§ REQUIRED WORK
For this exercise, copy the data exactly and omit any images.

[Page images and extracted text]
....
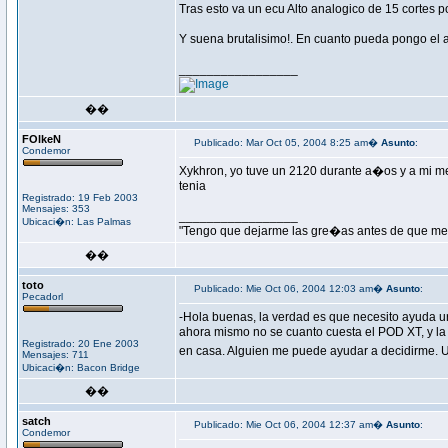
Tras esto va un ecu Alto analogico de 15 cortes p
Y suena brutalisimo!. En cuanto pueda pongo el 
_________________
��
FOlkeN
Publicado: Mar Oct 05, 2004 8:25 am�
Asunto
:
Condemor
Xykhron, yo tuve un 2120 durante a�os y a mi me
tenia
Registrado: 19 Feb 2003
Mensajes: 353
_________________
Ubicaci�n: Las Palmas
"Tengo que dejarme las gre�as antes de que me 
��
toto
Publicado: Mie Oct 06, 2004 12:03 am�
Asunto
:
Pecadorl
-Hola buenas, la verdad es que necesito ayuda u
ahora mismo no se cuanto cuesta el POD XT, y la 
Registrado: 20 Ene 2003
en casa. Alguien me puede ayudar a decidirme. 
Mensajes: 711
Ubicaci�n: Bacon Bridge
��
satch
Publicado: Mie Oct 06, 2004 12:37 am�
Asunto
:
Condemor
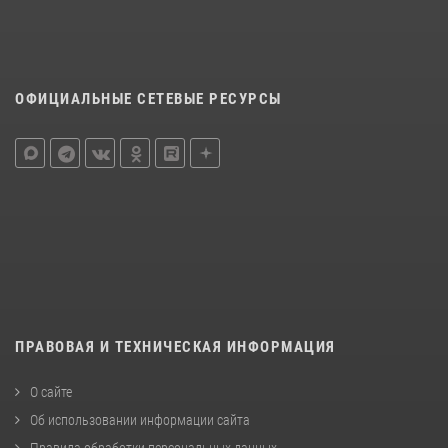
ОФИЦИАЛЬНЫЕ СЕТЕВЫЕ РЕСУРСЫ
ПРАВОВАЯ И ТЕХНИЧЕСКАЯ ИНФОРМАЦИЯ
О сайте
Об использовании информации сайта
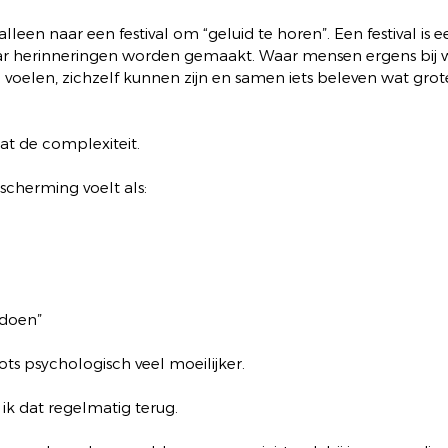
lleen naar een festival om “geluid te horen”. Een festival is e
ar herinneringen worden gemaakt. Waar mensen ergens bij w
j voelen, zichzelf kunnen zijn en samen iets beleven wat grot
at de complexiteit.
cherming voelt als:
edoen”
s psychologisch veel moeilijker.
ik dat regelmatig terug.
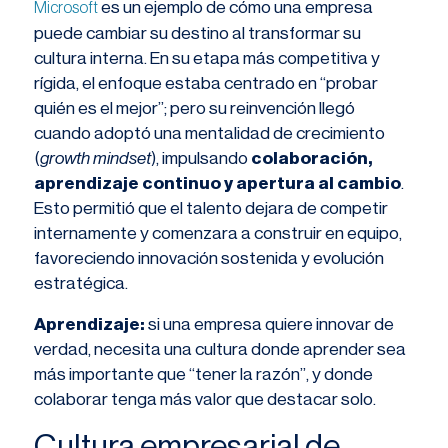
es un ejemplo de cómo una empresa
Microsoft
puede cambiar su destino al transformar su
cultura interna. En su etapa más competitiva y
rígida, el enfoque estaba centrado en “probar
quién es el mejor”; pero su reinvención llegó
cuando adoptó una mentalidad de crecimiento
(
growth mindset
), impulsando
colaboración,
aprendizaje continuo y apertura al cambio
.
Esto permitió que el talento dejara de competir
internamente y comenzara a construir en equipo,
favoreciendo innovación sostenida y evolución
estratégica.
Aprendizaje:
si una empresa quiere innovar de
verdad, necesita una cultura donde aprender sea
más importante que “tener la razón”, y donde
colaborar tenga más valor que destacar solo.
Cultura empresarial de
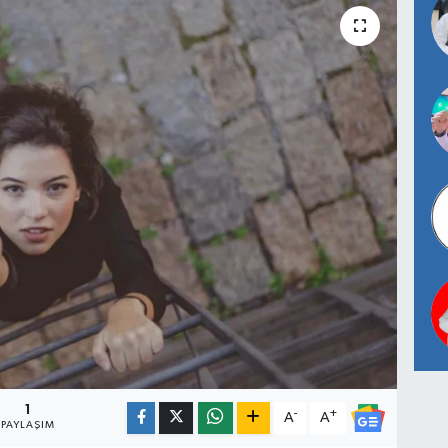
1
-
+
A
A
PAYLAŞIM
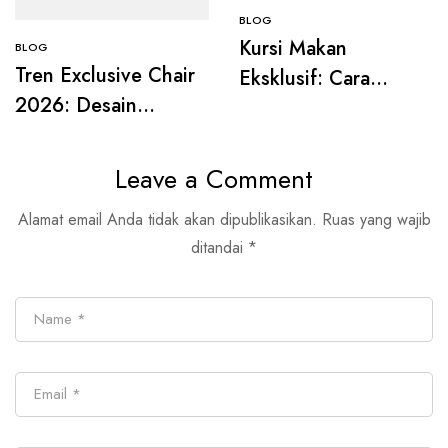
BLOG
Kursi Makan
BLOG
Tren Exclusive Chair
Eksklusif: Cara
2026: Desain
Simpel Bikin Ruang
Natural, Minimalis,
Makan Terasa Lebih
dan Timeless
Mewah
Leave a Comment
Alamat email Anda tidak akan dipublikasikan.
Ruas yang wajib
ditandai
*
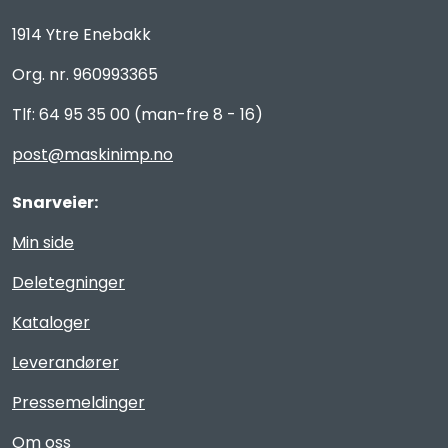
1914 Ytre Enebakk
Org. nr. 960993365
Tlf: 64 95 35 00 (man-fre 8 - 16)
post@maskinimp.no
Snarveier:
Min side
Deletegninger
Kataloger
Leverandører
Pressemeldinger
Om oss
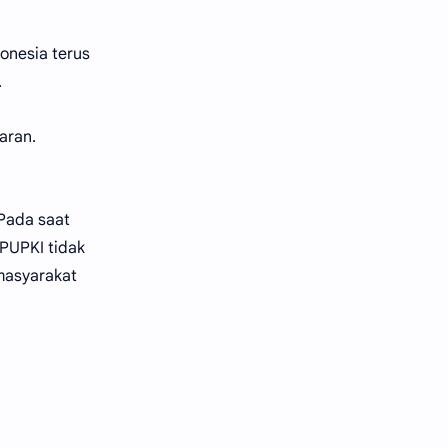
onesia terus
.
aran.
 Pada saat
PUPKI tidak
 masyarakat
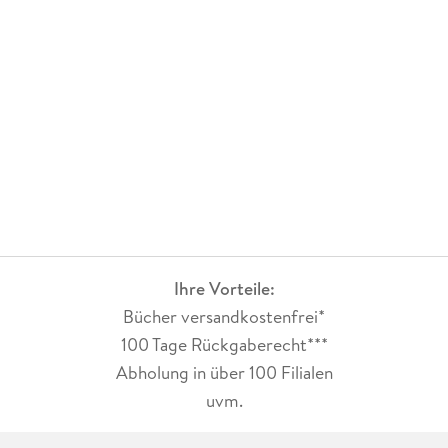
Ihre Vorteile:
Bücher versandkostenfrei*
100 Tage Rückgaberecht***
Abholung in über 100 Filialen
uvm.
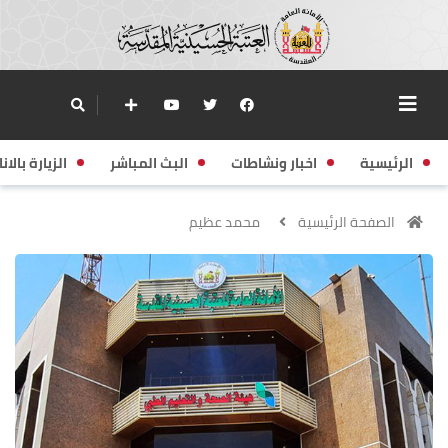
الرئيسية
اخبار ونشاطات
البث المباشر
الزيارة بالانا
الصفحة الرئيسية
محمد عظيم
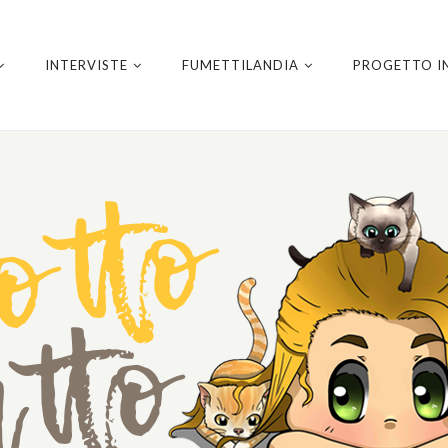
INTERVISTE
FUMETTILANDIA
PROGETTO I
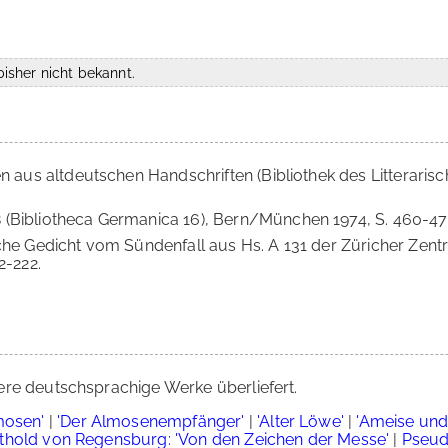
isher nicht bekannt.
n aus altdeutschen Handschriften (Bibliothek des Litterarisch
 (Bibliotheca Germanica 16), Bern/München 1974, S. 460-47
iche Gedicht vom Sündenfall aus Hs. A 131 der Züricher Zentr
2-222.
ere deutschsprachige Werke überliefert.
mosen'
|
'Der Almosenempfänger'
|
'Alter Löwe'
|
'Ameise und 
thold von Regensburg: 'Von den Zeichen der Messe'
|
Pseud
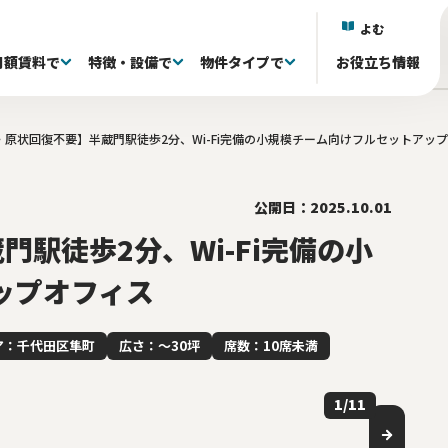
よむ
月額賃料で
特徴・設備で
物件タイプで
お役立ち情報
・原状回復不要】半蔵門駅徒歩2分、Wi-Fi完備の小規模チーム向けフルセットアッ
)
)
)
区(38)
抜き退去される方へ
議室付き(602)
フルセットアップオフィス(333)
60〜80坪(88)
60〜80坪(88)
101～150万(155)
目黒区(18)
家具・什器付き(341)
80〜100坪(34)
80〜100坪(34)
151~200万(95)
中央区(131)
居抜きオフィス(0)
100坪〜(40)
100坪〜(40)
千代田区(131)
共有ラウンジ有り(81)
201万〜(107)
渋谷区(60)
屋上 
台
)
井(84)
20〜39席(263)
リノベーション済み(79)
40〜59席(85)
新築・築浅(77)
60席〜(22)
原状回復免除(18
ら徒歩5分以内(528)
公開日：2025.10.01
駅徒歩2分、Wi-Fi完備の小
ップオフィス
ア：千代田区隼町
広さ：〜30坪
席数：10席未満
1
/
11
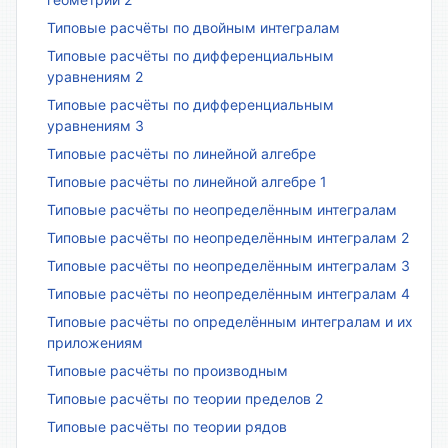
Типовые расчёты по двойным интегралам
Типовые расчёты по дифференциальным
уравнениям 2
Типовые расчёты по дифференциальным
уравнениям 3
Типовые расчёты по линейной алгебре
Типовые расчёты по линейной алгебре 1
Типовые расчёты по неопределённым интегралам
Типовые расчёты по неопределённым интегралам 2
Типовые расчёты по неопределённым интегралам 3
Типовые расчёты по неопределённым интегралам 4
Типовые расчёты по определённым интегралам и их
приложениям
Типовые расчёты по производным
Типовые расчёты по теории пределов 2
Типовые расчёты по теории рядов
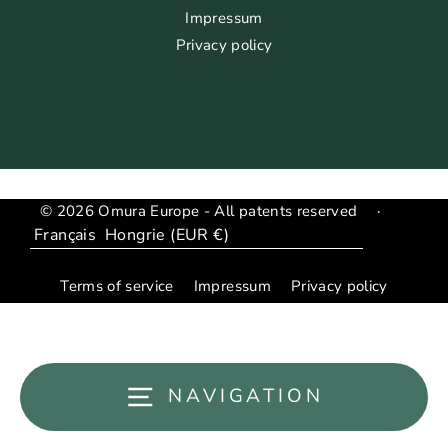
Impressum
Privacy policy
© 2026 Omura Europe - All patents reserved
·
Langue
Translation
missing:
Terms of service
Impressum
Privacy policy
fr.general.country_region.dropdown_label
NAVIGATION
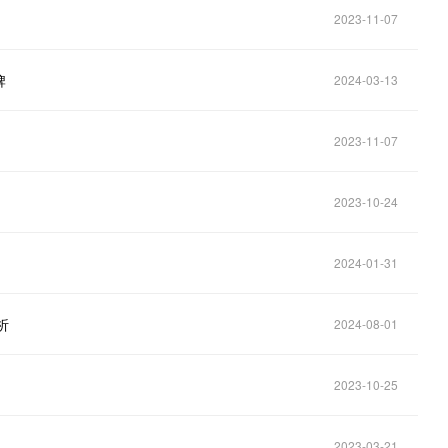
2023-11-07
牌
2024-03-13
2023-11-07
2023-10-24
2024-01-31
析
2024-08-01
2023-10-25
2023-03-21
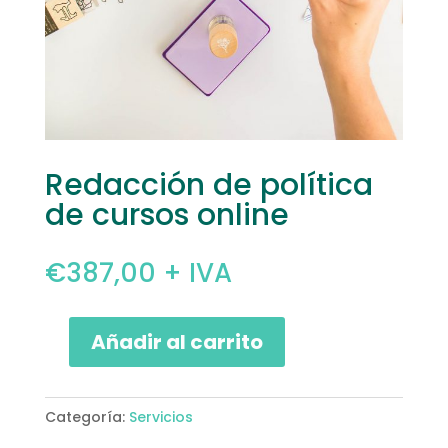
Redacción de política
de cursos online
€
387,00
+ IVA
Añadir al carrito
Redacción
de
política
Categoría:
Servicios
de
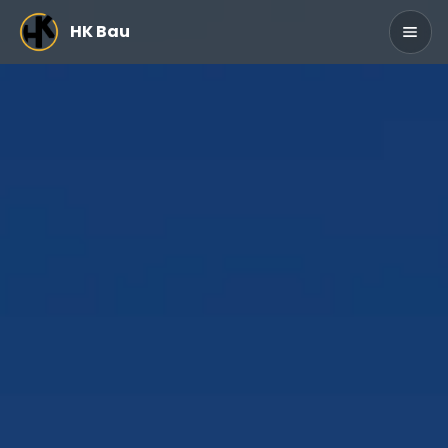
Zum Hauptinhalt springen
HK Bau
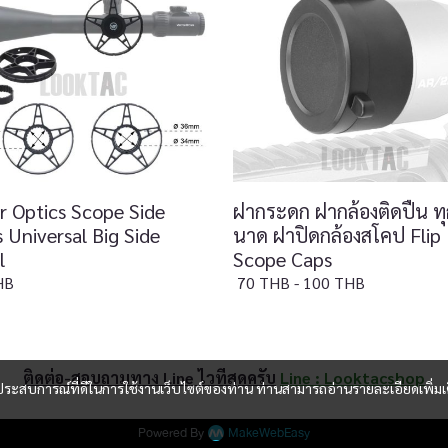
r Optics Scope Side
ฝากระดก ฝากล้องติดปืน ท
 Universal Big Side
นาด ฝาปิดกล้องสโคป Flip
l
Scope Caps
HB
70 THB
-
100 THB
ติดต่อ-สอบถามทาง Line ไวที่สุดครับ
Line : Looktacshop
และประสบการณ์ที่ดีในการใช้งานเว็บไซต์ของท่าน ท่านสามารถอ่านรายละเอียดเพิ่มเ
Powered By
MakeWebEasy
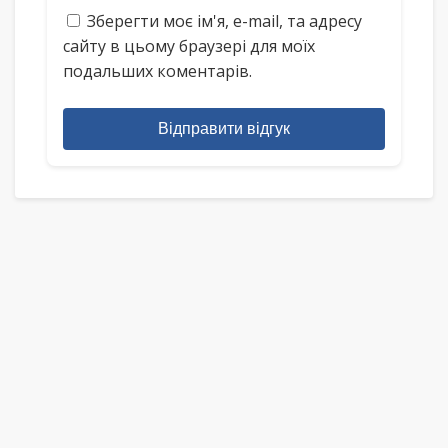
Зберегти моє ім'я, e-mail, та адресу
сайту в цьому браузері для моїх
подальших коментарів.
Відправити відгук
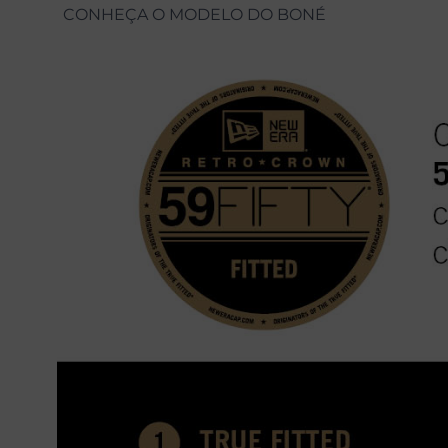
CONHEÇA O MODELO DO BONÉ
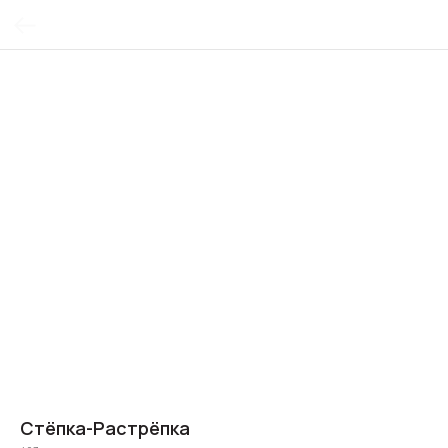
Стёпка-Растрёпка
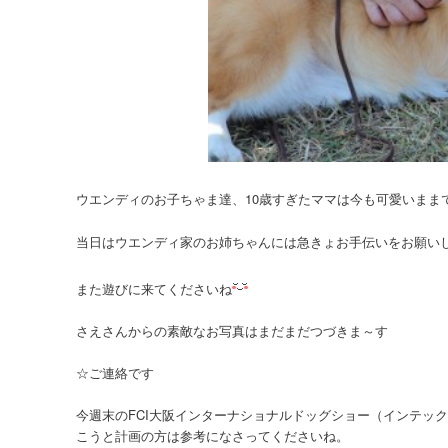
ウエンディのお子ちゃま達、10歳すぎたママは今も可愛いまま
当日はウエンディ家のお姉ちゃんには急きょお手伝いをお願い
また遊びに来てくださいね
さえさんからの素敵なお写真はまだまだつづきま～す
☆ご連絡です
今週末のFCI大阪インターナショナルドッグショー（インテッ
こうと計画の方は参考になさってくださいね。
....
§ RESULT OF THIS EXERCISE
Tras esto va un ecu Alto analogico de 15 cortes p
Y suena brutalisimo!. En cuanto pueda pongo el 
_________________
��
FOlkeN
Publicado: Mar Oct 05, 2004 8:25 am�
Asunto
:
Condemor
Xykhron, yo tuve un 2120 durante a�os y a mi me
tenia
Registrado: 19 Feb 2003
Mensajes: 353
_________________
Ubicaci�n: Las Palmas
"Tengo que dejarme las gre�as antes de que me 
��
toto
Publicado: Mie Oct 06, 2004 12:03 am�
Asunto
:
Pecadorl
-Hola buenas, la verdad es que necesito ayuda u
ahora mismo no se cuanto cuesta el POD XT, y la 
Registrado: 20 Ene 2003
en casa. Alguien me puede ayudar a decidirme. 
Mensajes: 711
Ubicaci�n: Bacon Bridge
��
satch
Publicado: Mie Oct 06, 2004 12:37 am�
Asunto
:
Condemor
ОФИЦИАЛЬНЫЕ СЕТЕВЫЕ РЕСУРСЫ
ПРАВОВАЯ И ТЕХНИЧЕСКАЯ ИНФОРМАЦИЯ
О сайте
Об использовании информации сайта
lleen naar een festival om “geluid te horen”. Een festival is e
ar herinneringen worden gemaakt. Waar mensen ergens bij w
j voelen, zichzelf kunnen zijn en samen iets beleven wat grot
at de complexiteit.
cherming voelt als:
edoen”
s psychologisch veel moeilijker.
ik dat regelmatig terug.
es un ejemplo de cómo una empresa
Microsoft
puede cambiar su destino al transformar su
cultura interna. En su etapa más competitiva y
rígida, el enfoque estaba centrado en “probar
quién es el mejor”; pero su reinvención llegó
cuando adoptó una mentalidad de crecimiento
(
growth mindset
), impulsando
colaboración,
aprendizaje continuo y apertura al cambio
.
Esto permitió que el talento dejara de competir
internamente y comenzara a construir en equipo,
favoreciendo innovación sostenida y evolución
estratégica.
Aprendizaje:
si una empresa quiere innovar de
verdad, necesita una cultura donde aprender sea
más importante que “tener la razón”, y donde
colaborar tenga más valor que destacar solo.
Cultura empresarial de
1
-
+
A
A
PAYLAŞIM
BLOG
Kursi Makan
BLOG
Tren Exclusive Chair
Eksklusif: Cara
2026: Desain
Simpel Bikin Ruang
Natural, Minimalis,
Makan Terasa Lebih
dan Timeless
Mewah
Leave a Comment
Alamat email Anda tidak akan dipublikasikan.
Ruas yang wajib
ditandai
*
1914 Ytre Enebakk
Org. nr. 960993365
Tlf: 64 95 35 00 (man-fre 8 - 16)
post@maskinimp.no
Snarveier:
Min side
Deletegninger
Kataloger
Leverandører
Pressemeldinger
Om oss
onesia terus
.
aran.
 Pada saat
PUPKI tidak
 masyarakat
Ihre Vorteile:
Bücher versandkostenfrei*
100 Tage Rückgaberecht***
Abholung in über 100 Filialen
uvm.
الرئيسية
اخبار ونشاطات
البث المباشر
الزيارة بالانا
الصفحة الرئيسية
محمد عظيم
INTERVISTE
FUMETTILANDIA
PROGETTO I
isher nicht bekannt.
n aus altdeutschen Handschriften (Bibliothek des Litterarisch
 (Bibliotheca Germanica 16), Bern/München 1974, S. 460-47
iche Gedicht vom Sündenfall aus Hs. A 131 der Züricher Zentr
2-222.
ere deutschsprachige Werke überliefert.
mosen'
|
'Der Almosenempfänger'
|
'Alter Löwe'
|
'Ameise und 
thold von Regensburg: 'Von den Zeichen der Messe'
|
Pseud
よむ
月額賃料で
特徴・設備で
物件タイプで
お役立ち情報
・原状回復不要】半蔵門駅徒歩2分、Wi-Fi完備の小規模チーム向けフルセットアッ
)
)
)
区(38)
抜き退去される方へ
議室付き(602)
フルセットアップオフィス(333)
60〜80坪(88)
60〜80坪(88)
101～150万(155)
目黒区(18)
家具・什器付き(341)
80〜100坪(34)
80〜100坪(34)
151~200万(95)
中央区(131)
居抜きオフィス(0)
100坪〜(40)
100坪〜(40)
千代田区(131)
共有ラウンジ有り(81)
201万〜(107)
渋谷区(60)
屋上 
台
)
井(84)
20〜39席(263)
リノベーション済み(79)
40〜59席(85)
新築・築浅(77)
60席〜(22)
原状回復免除(18
ら徒歩5分以内(528)
公開日：2025.10.01
駅徒歩2分、Wi-Fi完備の小
ップオフィス
ア：千代田区隼町
広さ：〜30坪
席数：10席未満
1
/
11
Типовые расчёты по двойным интегралам
Типовые расчёты по дифференциальным
уравнениям 2
Типовые расчёты по дифференциальным
уравнениям 3
Типовые расчёты по линейной алгебре
Типовые расчёты по линейной алгебре 1
Типовые расчёты по неопределённым интегралам
Типовые расчёты по неопределённым интегралам 2
Типовые расчёты по неопределённым интегралам 3
Типовые расчёты по неопределённым интегралам 4
Типовые расчёты по определённым интегралам и их
приложениям
Типовые расчёты по производным
Типовые расчёты по теории пределов 2
Типовые расчёты по теории рядов
Impressum
Privacy policy
© 2026 Omura Europe - All patents reserved
·
Langue
Translation
missing:
Terms of service
Impressum
Privacy policy
fr.general.country_region.dropdown_label
NAVIGATION
2023-11-07
牌
2024-03-13
2023-11-07
2023-10-24
2024-01-31
析
2024-08-01
2023-10-25
2023-03-21
Redacción de política
de cursos online
€
387,00
+ IVA
Añadir al carrito
Redacción
de
política
Categoría:
Servicios
de
Zum Hauptinhalt springen
HK Bau
r Optics Scope Side
ฝากระดก ฝากล้องติดปืน ท
 Universal Big Side
นาด ฝาปิดกล้องสโคป Flip
l
Scope Caps
HB
70 THB
-
100 THB
ติดต่อ-สอบถามทาง Line ไวที่สุดครับ
Line : Looktacshop
และประสบการณ์ที่ดีในการใช้งานเว็บไซต์ของท่าน ท่านสามารถอ่านรายละเอียดเพิ่มเ
Powered By
MakeWebEasy
Зберегти моє ім'я, e-mail, та адресу
сайту в цьому браузері для моїх
подальших коментарів.
Відправити відгук
CONHEÇA O MODELO DO BONÉ
Стёпка-Растрёпка
ウエンディのお子ちゃま達、10歳すぎたママは今も可愛いまま
当日はウエンディ家のお姉ちゃんには急きょお手伝いをお願い
また遊びに来てくださいね
さえさんからの素敵なお写真はまだまだつづきま～す
☆ご連絡です
今週末のFCI大阪インターナショナルドッグショー（インテッ
こうと計画の方は参考になさってくださいね。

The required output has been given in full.